The Teeter Plan requires the County to pay each participating taxing jurisdiction one hundred percent (100%) of all taxes due at the end of each fiscal year, to that entity, regardless of whether such taxes have been collected by the County or are delinquent. In return, the County assumes the debt and collects all penalties and interest on delinquent collections. Staff are estimating the collections will generate approximately $500,000 in penalties and interest, which is reflected in the County’s General Fund budget. This item authorizes the promissory note for fiscal year 2024-25 and the continuance of the Teeter Plan for fiscal year 2025-26.
The implementation of the Teeter Plan involves:
1) establishing the minimum balance for the Tax Loss Reserve in accordance with Section 4703 or 4703.2,
2) the creation of a Teeter Repayment Fund, and
3) issuance and execution of a Promissory Note to fund the prepayment of taxes.
Tax Loss Reserve:
There are two methods of establishing the minimum balance for the Tax Loss Reserve outlined in Revenue and Taxation Code. Section 4703 requires maintaining a minimum balance of not less than 1% of the total of all taxes levied on the secure roll for the year. Section 4703.2 requires maintaining a minimum balance of not less than 25% of the total delinquent taxes for all participating entities at the end of the fiscal year.
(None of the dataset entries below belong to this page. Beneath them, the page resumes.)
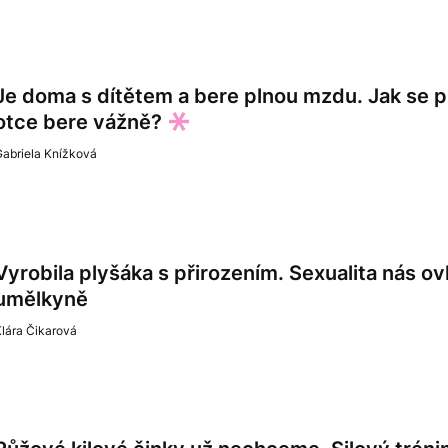
Je doma s dítětem a bere plnou mzdu. Jak se pr
otce bere vážně?
Gabriela Knížková
Vyrobila plyšáka s přirozením. Sexualita nás ovl
umělkyně
lára Čikarová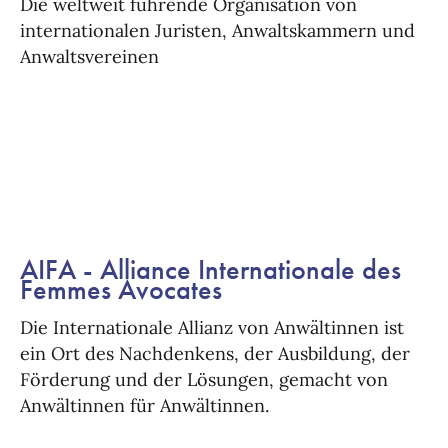
Die weltweit führende Organisation von
internationalen Juristen, Anwaltskammern und
Anwaltsvereinen
AIFA - Alliance Internationale des
Femmes Avocates
Die Internationale Allianz von Anwältinnen ist
ein Ort des Nachdenkens, der Ausbildung, der
Förderung und der Lösungen, gemacht von
Anwältinnen für Anwältinnen.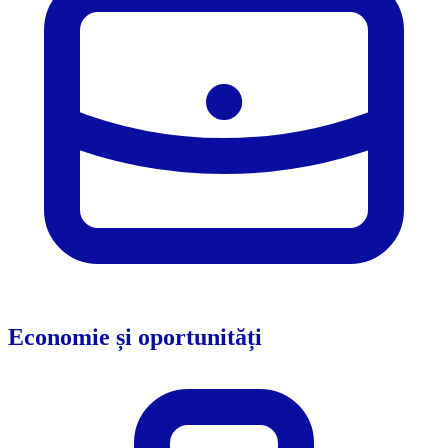
Economie și oportunități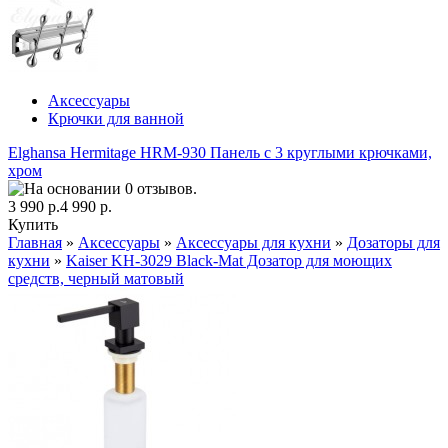
Аксессуары
Крючки для ванной
Elghansa Hermitage HRM-930 Панель с 3 круглыми крючками,
хром
3 990 р.
4 990 р.
Купить
Главная
»
Аксессуары
»
Аксессуары для кухни
»
Дозаторы для
кухни
»
Kaiser KH-3029 Black-Mat Дозатор для моющих
средств, черный матовый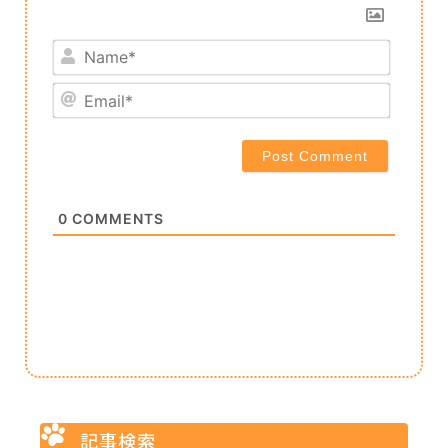
Name*
Email*
0
COMMENTS
記事検索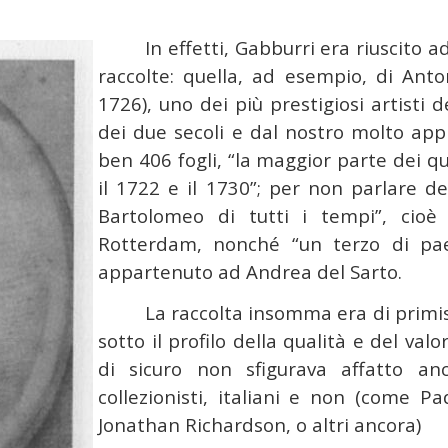
In effetti, Gabburri era riuscito 
raccolte: quella, ad esempio, di Ant
1726), uno dei più prestigiosi artisti d
dei due secoli e dal nostro molto app
ben 406 fogli, “la maggior parte dei qu
il 1722 e il 1730”; per non parlare de
Bartolomeo di tutti i tempi”, cio
Rotterdam, nonché “un terzo di paes
appartenuto ad Andrea del Sarto.
La raccolta insomma era di primi
sotto il profilo della qualità e del val
di sicuro non sfigurava affatto an
collezionisti, italiani e non (come 
Jonathan Richardson, o altri ancora)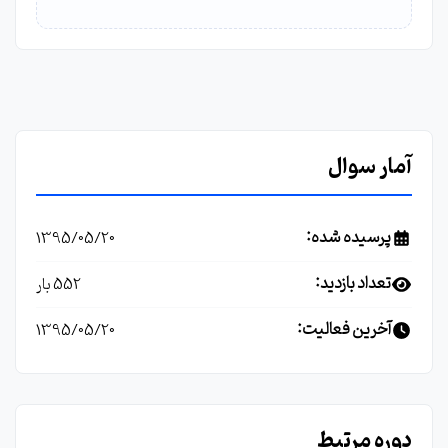
آمار سوال
پرسیده شده:
1395/05/20
تعداد بازدید:
552 بار
آخرین فعالیت:
1395/05/20
دوره مرتبط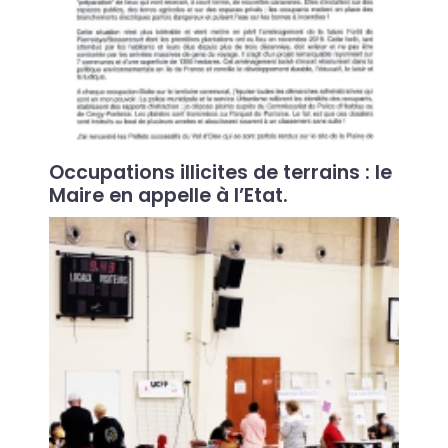
Occupations illicites de terrains : le
Maire en appelle à l’Etat.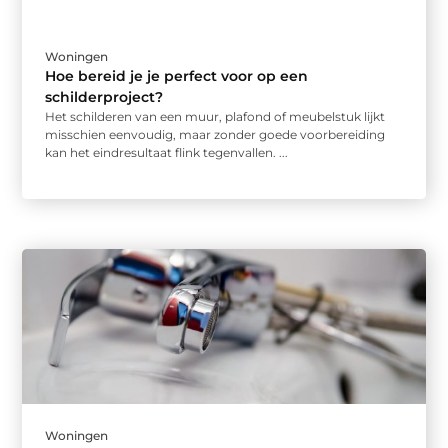
Woningen
Hoe bereid je je perfect voor op een
schilderproject?
Het schilderen van een muur, plafond of meubelstuk lijkt
misschien eenvoudig, maar zonder goede voorbereiding
kan het eindresultaat flink tegenvallen. ...
Woningen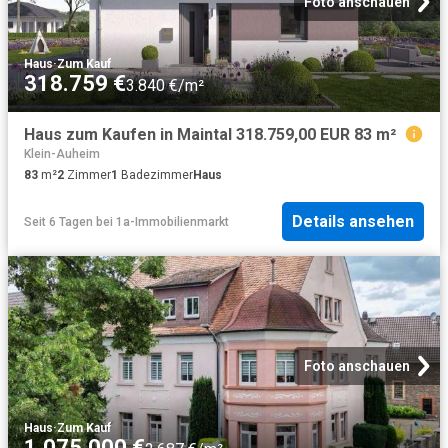
Foto anschauen
Haus
·
Zum Kauf
318.759 €
3.840 €/m²
Haus zum Kaufen in Maintal 318.759,00 EUR 83 m²
Klein-Auheim
83
m²
2
Zimmer
1
Badezimmer
Haus
Details ansehen
Seit 6 Tagen
bei
1a-Immobilienmarkt
Foto anschauen
Haus
·
Zum Kauf
1.075.000 €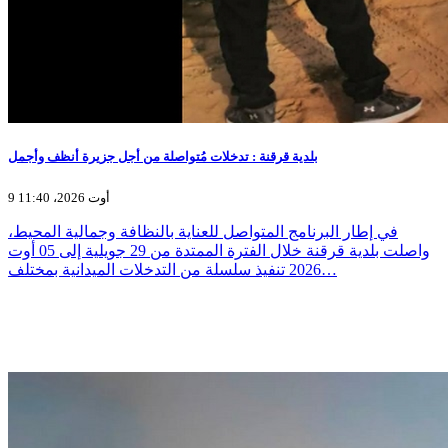
بلدية قرقنة : تدخلات مُتواصلة من أجل جزيرة أنظف وأجمل
9 أوت 2026، 11:40
في إطار البرنامج المتواصل للعناية بالنظافة وجمالية المحيط،
واصلت بلدية قرقنة خلال الفترة الممتدة من 29 جويلية إلى 05 أوت
2026 تنفيذ سلسلة من التدخلات الميدانية بمختلف…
After analysis of the two reserves methods outlined above, the recommendation is to follow Section 4703.2 which requires less of a reserve than Section 4703. The Tax Loss Reserve requirement for total delinquencies as of June 30, 2025 is $3,403,026.
New Fund:
The creation of a new fund is required to segregate each annual Teeter Note reserve and hold the note reserve of 3% for the duration of the note to mitigate negative impacts of roll corrections during the five-year period. The 2024-25 Note reserve will be maintained at $239,897.
Issuance of a Promissory Note:
Each year, a note must be issued to fund the payment of the prior year’s delinquent taxes. The Auditor-Controller’s Office has calculated the fiscal year 2024-25 delinquencies to be $7,996,552. The note is issued between the County of Napa and the County Treasurer and is structured to be paid within five years with the interest rates as stated.
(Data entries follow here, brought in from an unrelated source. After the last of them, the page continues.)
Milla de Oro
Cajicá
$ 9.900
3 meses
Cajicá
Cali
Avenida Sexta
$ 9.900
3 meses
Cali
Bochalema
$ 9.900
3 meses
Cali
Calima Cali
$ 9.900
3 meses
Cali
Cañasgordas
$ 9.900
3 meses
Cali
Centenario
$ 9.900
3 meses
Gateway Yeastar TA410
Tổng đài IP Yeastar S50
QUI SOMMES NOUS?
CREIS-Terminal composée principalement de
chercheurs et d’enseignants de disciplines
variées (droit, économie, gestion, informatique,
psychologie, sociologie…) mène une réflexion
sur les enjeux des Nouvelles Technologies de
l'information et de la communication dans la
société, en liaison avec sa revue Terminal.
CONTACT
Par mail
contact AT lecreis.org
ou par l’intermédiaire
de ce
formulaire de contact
The County’s portion of the Teeter buyout consists of $1,311,851 for the General Fund, $153,766 for the Library Fund, and $222,605 for the Fire Fund.
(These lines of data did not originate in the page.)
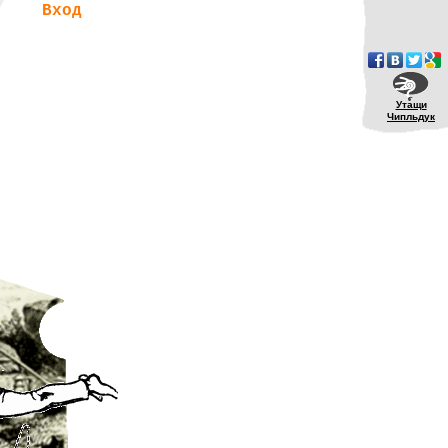
Вход
Утащи
Чипльдук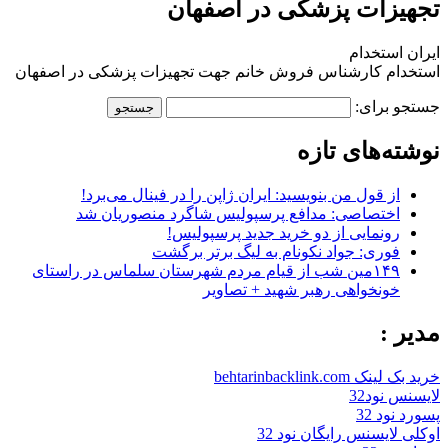
تجهیزات پزشکی در اصفهان
ایران استخدام
استخدام کارشناس فروش خانم جهت تجهیزات پزشکی در اصفهان
جستجو برای:
نوشته‌های تازه
از قول من بنویسید: ایران ژاپن را در فینال می‌برد!
اختصاصی: مدافع پرسپولیس شاگرد منصوریان شد
رونمایی از دو خرید جدید پرسپولیس!
فوری: جواد نکونام به لیگ برتر برگشت
۱۴۹مین شب از قیام مردم شهرستان سلماس در راستای
خونخواهی رهبر شهید + تصاویر
مدیر :
خرید بک لینک behtarinbacklink.com
لایسنس نود32
پسورد نود 32
اوکلی لایسنس رایگان نود 32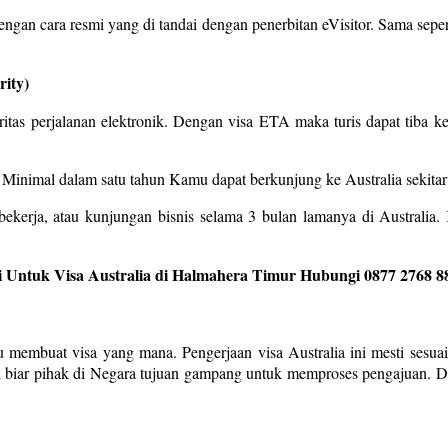
an cara resmi yang di tandai dengan penerbitan eVisitor. Sama sepert
rity)
toritas perjalanan elektronik. Dengan visa ETA maka turis dapat tiba ke
. Minimal dalam satu tahun Kamu dapat berkunjung ke Australia sekitar
ekerja, atau kunjungan bisnis selama 3 bulan lamanya di Australia
 Untuk Visa Australia di Halmahera Timur Hubungi 0877 2768 8
au membuat visa yang mana. Pengerjaan visa Australia ini mesti sesu
ah biar pihak di Negara tujuan gampang untuk memproses pengajuan. Di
Attached is the resolution to select the Revenue and Taxation Code Section 4703.2 method for calculating the minimum reserve and issuing the promissory note to fund the Teeter Plan delinquencies. Attachment A is also included and provides a breakdown of the Teeter distribution by Taxing jurisdiction.
Requested Action: Adoption of the Resolution authorizing the implementation and continuance of the Teeter Plan for fiscal year 2025-26 including the creation of a new reserve fund, authorize the issuance of a promissory note to fund payment of the fiscal year 2024-25 delinquent secured taxes, and authorize the Chair and the Clerk of the Board to sign said promissory note.
FISCAL & STRATEGIC PLAN IMPACT
Is there a Fiscal Impact? |
Yes |
Is it Mandatory or Discretionary? |
Mandatory |
Is the general fund affected? |
Yes |
Future fiscal impact: |
None |
Consequences if not approved: |
The County and affected taxing entities will not receive their portions of the Teeter Buyout, reducing flexibility in available cash resources. |
ENVIRONMENTAL IMPACT
ENVIRONMENTAL DETERMINATION: The proposed action is not a project as defined by 14 California Code of Regulations 15378 (State CEQA Guidelines) and therefore CEQA is not applicable.